Bankers said the move will delay margin recovery since they cannot cut deposit rates sharply due to stiff competition from alternative investment avenues such as mutual funds.
Though the lending rate cut is lower than the 25-basis point repo rate cut announced by the RBI, it is likely to delay the recovery in bank NIMs, they said.
On Friday, SBI cut its benchmark MCLR rate by five basis points across all tenures.
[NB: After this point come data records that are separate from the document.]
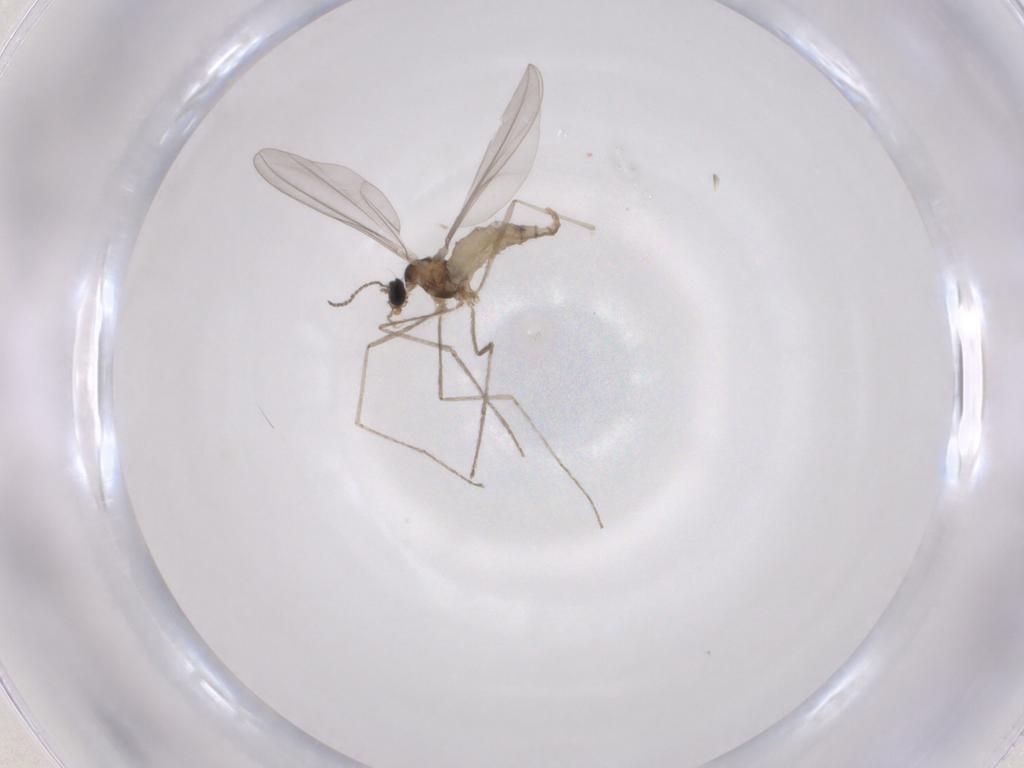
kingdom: Animalia
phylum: Arthropoda
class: Insecta
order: Diptera
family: Cecidomyiidae
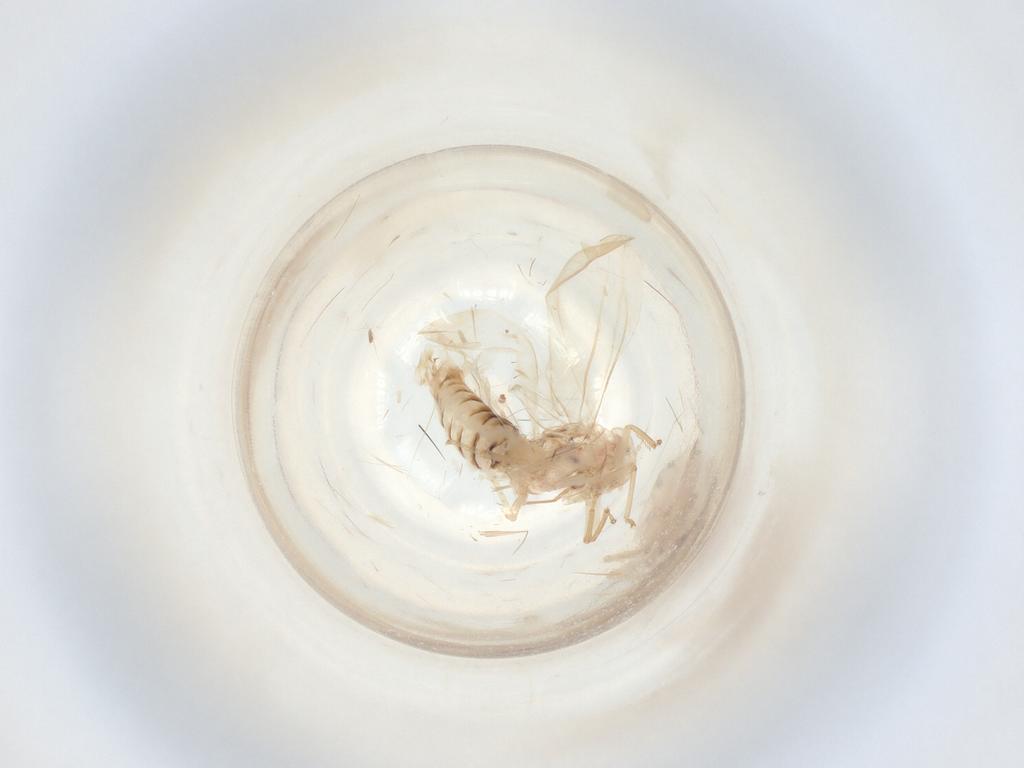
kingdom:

The interest rate on its special Amrit Vrishti 444-day deposit scheme was also cut by 15 basis points to 6.45% while the rate on the two years to less than three years deposit bucket has also been reduced to 6.40% from 6.45%. The new rates are effective from December 15.

One basis point is 0.01 percentage point.
Indian Overseas Bank (IOB), Bank of Baroda and HDFC Bank have also reduced their benchmark MCLR rates by an identical five basis points.Bankers said rate cuts post policy take into account funding costs and are likely to have an impact on NIMs.
“We have reduced our MCLR after our asset liability committee meeting, which is generally held before the 14th of every month,” said Ajay Kumar Srivastava, chief executive of IOB. “Going forward, we expect some pressure on margins because deposit rates have limited scope of going down from these levels. The improvement in margins that we expected in the third quarter may be further delayed.”
NIM, or the difference between the yield earned on loans and that paid for deposits, is considered a key matrix for judging banking profitability.
Interest rates on fresh loans have come off 76 basis points since the RBI started the rate cut cycle in February, while those on outstanding loans have fallen 58 basis points.
With fresh deposit rates already down more than 100 basis points and banks facing stiff competition from alternate investment avenues like mutual funds, any cut in lending rate will dent NIMs.
More importantly, MCLR cut impacts only a part of bank loans because a large chunk of loans, especially to retail and MSME segments, are linked to benchmarks like repo and are automatically repriced lower as soon as rates are reduced by RBI.
“More than 85% of bank loans are priced via an external benchmark or through the MCLR calculation, which means all cuts impact margins directly, especially if deposit rates don’t move much,” said the CEO of a large public sector bank. “With the latest cut, the recovery of bank margins will be delayed,” he added.
Of course, another rate cut by the RBI in its next policy could change the math.
Manish Ostwal, fund manager at Nirmal Bang PMS, said he expects bank margins to improve only in the first quarter of the next fiscal.
“One can clearly say that the margin improvement expected for banks will slow down,” he said. “MCLR rate still corners a large chunk of bank loans, but the only silver lining is that growth in the busy season is coming from relatively high yielding segments like personal and SME loans, which could help cushion some impact.”